Stored dataset items:

※ ※ ※

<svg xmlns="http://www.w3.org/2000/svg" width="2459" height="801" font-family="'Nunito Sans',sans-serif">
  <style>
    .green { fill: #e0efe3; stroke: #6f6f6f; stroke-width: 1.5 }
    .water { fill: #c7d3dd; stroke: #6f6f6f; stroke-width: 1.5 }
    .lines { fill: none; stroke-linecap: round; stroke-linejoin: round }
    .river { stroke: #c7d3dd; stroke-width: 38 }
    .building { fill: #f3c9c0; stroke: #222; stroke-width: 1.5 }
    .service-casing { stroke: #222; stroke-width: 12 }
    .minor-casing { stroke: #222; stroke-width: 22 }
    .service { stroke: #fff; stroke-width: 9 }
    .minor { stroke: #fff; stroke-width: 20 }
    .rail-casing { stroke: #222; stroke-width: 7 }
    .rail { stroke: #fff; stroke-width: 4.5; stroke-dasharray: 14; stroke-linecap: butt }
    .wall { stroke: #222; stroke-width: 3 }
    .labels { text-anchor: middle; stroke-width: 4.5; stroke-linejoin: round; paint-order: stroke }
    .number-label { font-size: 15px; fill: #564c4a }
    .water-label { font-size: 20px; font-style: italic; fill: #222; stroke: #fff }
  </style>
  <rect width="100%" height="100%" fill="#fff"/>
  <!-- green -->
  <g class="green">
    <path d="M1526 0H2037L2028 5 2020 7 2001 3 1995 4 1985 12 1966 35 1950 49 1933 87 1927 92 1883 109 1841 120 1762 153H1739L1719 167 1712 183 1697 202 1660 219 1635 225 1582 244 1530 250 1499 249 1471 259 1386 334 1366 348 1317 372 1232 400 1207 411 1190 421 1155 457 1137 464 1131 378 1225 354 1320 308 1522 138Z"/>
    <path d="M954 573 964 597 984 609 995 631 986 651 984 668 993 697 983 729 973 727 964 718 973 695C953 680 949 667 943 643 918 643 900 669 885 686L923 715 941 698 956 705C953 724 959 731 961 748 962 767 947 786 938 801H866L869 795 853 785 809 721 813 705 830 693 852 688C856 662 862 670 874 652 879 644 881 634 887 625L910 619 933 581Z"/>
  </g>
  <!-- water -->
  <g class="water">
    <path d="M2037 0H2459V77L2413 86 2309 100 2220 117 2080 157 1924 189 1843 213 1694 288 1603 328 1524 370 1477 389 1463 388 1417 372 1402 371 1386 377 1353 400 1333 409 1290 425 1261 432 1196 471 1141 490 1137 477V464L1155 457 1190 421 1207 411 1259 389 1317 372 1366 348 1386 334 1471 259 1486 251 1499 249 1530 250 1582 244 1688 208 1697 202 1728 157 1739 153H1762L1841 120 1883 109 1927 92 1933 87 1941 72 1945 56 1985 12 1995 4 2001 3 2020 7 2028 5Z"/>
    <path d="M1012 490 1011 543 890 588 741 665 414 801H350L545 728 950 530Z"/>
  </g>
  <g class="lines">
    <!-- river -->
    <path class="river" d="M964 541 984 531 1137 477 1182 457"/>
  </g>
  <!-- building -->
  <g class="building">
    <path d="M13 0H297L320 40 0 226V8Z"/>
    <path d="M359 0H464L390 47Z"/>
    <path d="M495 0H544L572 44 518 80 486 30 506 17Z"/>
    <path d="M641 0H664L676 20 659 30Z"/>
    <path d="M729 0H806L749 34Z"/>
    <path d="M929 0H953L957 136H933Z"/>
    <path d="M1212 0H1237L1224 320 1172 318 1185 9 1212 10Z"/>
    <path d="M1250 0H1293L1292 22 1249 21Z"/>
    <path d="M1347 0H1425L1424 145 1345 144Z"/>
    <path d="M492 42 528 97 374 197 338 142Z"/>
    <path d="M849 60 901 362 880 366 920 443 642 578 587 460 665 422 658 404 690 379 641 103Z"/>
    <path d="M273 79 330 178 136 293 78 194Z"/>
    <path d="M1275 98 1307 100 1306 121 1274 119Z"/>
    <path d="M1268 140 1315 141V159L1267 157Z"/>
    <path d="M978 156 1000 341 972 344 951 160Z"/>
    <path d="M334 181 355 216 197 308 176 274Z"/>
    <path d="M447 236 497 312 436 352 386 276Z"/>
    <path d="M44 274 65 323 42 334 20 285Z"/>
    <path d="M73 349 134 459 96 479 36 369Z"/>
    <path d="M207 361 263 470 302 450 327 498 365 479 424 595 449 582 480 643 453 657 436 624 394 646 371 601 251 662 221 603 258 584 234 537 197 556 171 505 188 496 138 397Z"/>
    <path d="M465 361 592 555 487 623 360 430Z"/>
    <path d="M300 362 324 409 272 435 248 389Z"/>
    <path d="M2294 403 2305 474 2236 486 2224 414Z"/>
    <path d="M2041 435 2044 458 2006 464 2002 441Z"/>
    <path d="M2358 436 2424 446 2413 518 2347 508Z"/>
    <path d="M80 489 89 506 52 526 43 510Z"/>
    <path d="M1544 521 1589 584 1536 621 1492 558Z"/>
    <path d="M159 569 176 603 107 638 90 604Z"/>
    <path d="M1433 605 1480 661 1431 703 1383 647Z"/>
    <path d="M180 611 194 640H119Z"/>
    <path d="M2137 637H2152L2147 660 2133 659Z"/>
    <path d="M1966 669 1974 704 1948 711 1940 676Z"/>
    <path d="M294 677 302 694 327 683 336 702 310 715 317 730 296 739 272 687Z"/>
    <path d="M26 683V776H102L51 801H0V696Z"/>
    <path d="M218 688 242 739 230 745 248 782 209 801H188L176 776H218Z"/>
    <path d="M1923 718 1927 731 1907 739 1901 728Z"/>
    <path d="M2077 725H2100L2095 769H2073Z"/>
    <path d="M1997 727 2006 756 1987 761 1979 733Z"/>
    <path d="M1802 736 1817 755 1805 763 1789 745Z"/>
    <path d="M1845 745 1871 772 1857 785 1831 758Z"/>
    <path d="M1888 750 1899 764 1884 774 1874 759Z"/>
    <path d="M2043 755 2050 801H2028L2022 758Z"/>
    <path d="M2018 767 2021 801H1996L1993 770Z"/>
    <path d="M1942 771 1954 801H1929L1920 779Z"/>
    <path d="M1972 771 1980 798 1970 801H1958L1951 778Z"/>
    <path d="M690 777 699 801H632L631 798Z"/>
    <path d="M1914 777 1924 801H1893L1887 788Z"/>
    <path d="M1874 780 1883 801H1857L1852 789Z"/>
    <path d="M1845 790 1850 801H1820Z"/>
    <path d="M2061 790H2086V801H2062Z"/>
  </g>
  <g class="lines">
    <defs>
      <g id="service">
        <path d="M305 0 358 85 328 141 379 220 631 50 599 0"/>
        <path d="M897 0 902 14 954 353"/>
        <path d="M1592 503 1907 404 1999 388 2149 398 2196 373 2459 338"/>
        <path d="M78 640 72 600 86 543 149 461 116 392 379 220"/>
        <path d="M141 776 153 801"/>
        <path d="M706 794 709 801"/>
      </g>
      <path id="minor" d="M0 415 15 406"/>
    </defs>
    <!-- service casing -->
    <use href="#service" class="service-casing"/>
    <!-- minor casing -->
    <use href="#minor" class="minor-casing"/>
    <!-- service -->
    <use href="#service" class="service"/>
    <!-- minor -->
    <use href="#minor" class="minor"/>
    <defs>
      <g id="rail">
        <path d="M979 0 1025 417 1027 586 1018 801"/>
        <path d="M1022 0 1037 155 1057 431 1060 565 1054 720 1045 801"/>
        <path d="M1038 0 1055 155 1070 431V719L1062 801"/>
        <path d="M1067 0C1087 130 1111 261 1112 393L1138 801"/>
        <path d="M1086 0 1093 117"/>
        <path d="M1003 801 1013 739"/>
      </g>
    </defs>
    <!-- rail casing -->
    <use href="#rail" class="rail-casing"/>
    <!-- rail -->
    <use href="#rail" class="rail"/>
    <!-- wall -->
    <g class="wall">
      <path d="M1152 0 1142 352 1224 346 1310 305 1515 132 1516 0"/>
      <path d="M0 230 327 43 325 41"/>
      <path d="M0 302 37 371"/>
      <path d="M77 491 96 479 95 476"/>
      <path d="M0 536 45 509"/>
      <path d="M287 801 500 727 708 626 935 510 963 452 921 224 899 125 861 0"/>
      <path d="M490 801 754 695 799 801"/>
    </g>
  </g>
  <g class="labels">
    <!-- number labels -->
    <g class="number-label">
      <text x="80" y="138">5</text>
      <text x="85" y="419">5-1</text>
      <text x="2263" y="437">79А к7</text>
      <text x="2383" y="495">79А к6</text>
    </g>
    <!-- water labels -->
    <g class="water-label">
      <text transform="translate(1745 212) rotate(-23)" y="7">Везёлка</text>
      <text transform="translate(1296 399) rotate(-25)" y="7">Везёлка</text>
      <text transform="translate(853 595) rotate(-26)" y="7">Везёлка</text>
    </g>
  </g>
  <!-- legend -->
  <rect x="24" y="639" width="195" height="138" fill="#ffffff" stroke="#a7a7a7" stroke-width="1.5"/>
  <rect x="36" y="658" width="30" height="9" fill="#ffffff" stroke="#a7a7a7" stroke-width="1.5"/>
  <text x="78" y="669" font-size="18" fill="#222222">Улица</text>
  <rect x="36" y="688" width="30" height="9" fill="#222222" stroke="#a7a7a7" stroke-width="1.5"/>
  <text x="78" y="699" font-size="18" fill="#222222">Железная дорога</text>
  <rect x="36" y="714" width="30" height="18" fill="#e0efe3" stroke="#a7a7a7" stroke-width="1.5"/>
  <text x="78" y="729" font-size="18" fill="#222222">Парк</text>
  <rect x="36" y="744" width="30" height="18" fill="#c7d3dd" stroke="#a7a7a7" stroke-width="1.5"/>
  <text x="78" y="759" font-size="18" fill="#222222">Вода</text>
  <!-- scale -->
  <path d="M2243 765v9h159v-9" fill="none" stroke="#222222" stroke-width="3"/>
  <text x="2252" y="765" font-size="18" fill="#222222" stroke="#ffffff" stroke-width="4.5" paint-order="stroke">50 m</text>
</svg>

※ ※ ※

== Goal of the exercise ==
Please write out, exactly as they appear above, only the lines in the stretch from the line with "#c7d3dd; stroke: #6f6f6f;" through the line with "#fff; stroke-width: 9".

== Written response ==
    .water { fill: #c7d3dd; stroke: #6f6f6f; stroke-width: 1.5 }
    .lines { fill: none; stroke-linecap: round; stroke-linejoin: round }
    .river { stroke: #c7d3dd; stroke-width: 38 }
    .building { fill: #f3c9c0; stroke: #222; stroke-width: 1.5 }
    .service-casing { stroke: #222; stroke-width: 12 }
    .minor-casing { stroke: #222; stroke-width: 22 }
    .service { stroke: #fff; stroke-width: 9 }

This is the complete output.